La seconde disposition, qui est plus importante que le fameux récépissé, est relative au décret de décembre dernier sur les conditions de l’expérimentation de l’usage de caméras individuelles par les agents de police municipale dans le cadre de leurs interventions. Cette mesure, qui constitue un progrès, a été réalisée dans un cadre consensuel.
Je veux maintenant évoquer la procédure d’identification administrative des enquêteurs. Tout le monde le sait, le nombre d’infractions constatées sur des forces de sécurité publique s’est fortement accru, de 16 % entre 2011 et 2015.
Je suis satisfait du compromis trouvé à l’occasion de la commission mixte paritaire. Ainsi, le critère des trois ans d’emprisonnement pour les procédures délictuelles a été conservé. De plus, la commission mixte paritaire a ouvert la possibilité pour l’agent de bénéficier des dispositions relatives à l’anonymat pour des délits punis de moins de trois ans d’emprisonnement lorsque, en raison de circonstances particulières dans la commission des faits ou de la personnalité des personnes mises en cause, la révélation de l’identité de l’agent est susceptible de mettre en danger sa vie ou son intégrité physique ou celles de ses proches. Ce dispositif prévu à l’article 2 permet de concilier protection, respect des droits de la défense et simplicité de la procédure.
Pour finir, j’évoquerai trois mesures importantes.
L’Assemblée nationale, qui est à l’origine de la première, a proposé des ajustements à la loi de 1955 sur l’état d’urgence, notamment sur les modalités d’assignation à résidence, l’information du parquet et l’alignement des horaires de perquisitions administratives sur ceux des perquisitions judiciaires.

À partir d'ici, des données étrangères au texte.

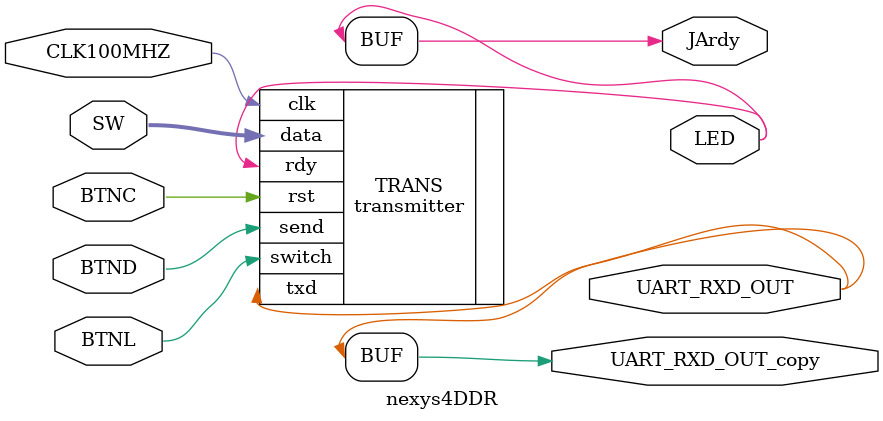
<source format=sv>

module nexys4DDR (
		  // un-comment the ports that you will use
                input logic         CLK100MHZ,
		  input logic [7:0]  SW,
		  input logic 	      BTNC,
//		  input logic 	      BTNU, 
		  input logic 	      BTNL, 
//		  input logic 	      BTNR,
		  input logic 	      BTND,
//		  output logic [6:0]  SEGS,
//		  output logic [7:0]  AN,
//		  output logic 	      DP,
		  output logic        LED,
//		  input logic         UART_TXD_IN,
//		  input logic         UART_RTS,		  
		  output logic        UART_RXD_OUT,
		  output UART_RXD_OUT_copy,
		  output logic        JArdy
//		  output logic        UART_CTS		  
            );
            
        assign UART_RXD_OUT_copy = UART_RXD_OUT;
            
        parameter BAUD = 9600;
  // add SystemVerilog code & module instantiations here
   
        //debounce DEBOUNDER(.clk(CLK100MHZ), .button_in(BTND), .button_out(send), .pulse());
        transmitter #(.BAUD(BAUD)) TRANS(.data(SW), .send(BTND), .clk(CLK100MHZ), .rst(BTNC), .switch(BTNL), .txd(UART_RXD_OUT), .rdy(LED));
        
        assign JArdy = LED;

endmodule // nexys4DDR

</source>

Par ailleurs, sur proposition du président de la commission des lois, Philippe Bas, la commission mixte paritaire a rétabli le délit de consultation habituelle de sites internet incitant à la commission d’infractions terroristes ou en faisant l’apologie, disposition qui a été censurée le 10 février dernier par le Conseil constitutionnel dans le cadre d’une question prioritaire de constitutionnalité. Le Conseil constitutionnel a jugé, de façon assez péremptoire, que cette mesure « n’était ni nécessaire, ni adaptée, ni proportionnée ».
Tirant les conséquences de cette décision, le président Bas a proposé une rédaction qui définit l’infraction en assortissant la consultation des sites djihadistes de la condition d’une manifestation d’adhésion à l’idéologie exprimée et d’une définition plus précise du motif légitime susceptible d’empêcher la répression de ce délit. J’ai voté en faveur de cette disposition, car personne ne comprendrait que nous ne rétablissions pas, en conformité bien évidemment avec les préconisations du Conseil constitutionnel, cette disposition.
Enfin, notre groupe voudrait saluer une disposition passée « en sourdine », si je puis dire : la création du volontariat militaire d’insertion, permettant à des jeunes d’effectuer des missions de sécurité civile, pour une durée de six à douze mois. Nous en suivrons l’évolution, mais les premiers résultats montrent que ce dispositif parvient à insérer 75 % des jeunes, même en grande difficulté, qui bénéficient de ce dispositif hybride, mi-militaire mi-professionnel. Je tenais à terminer sur ce point, qui constitue un motif surabondant justifiant le vote du texte par le groupe socialiste, qui est très satisfait du compromis qui a été trouvé.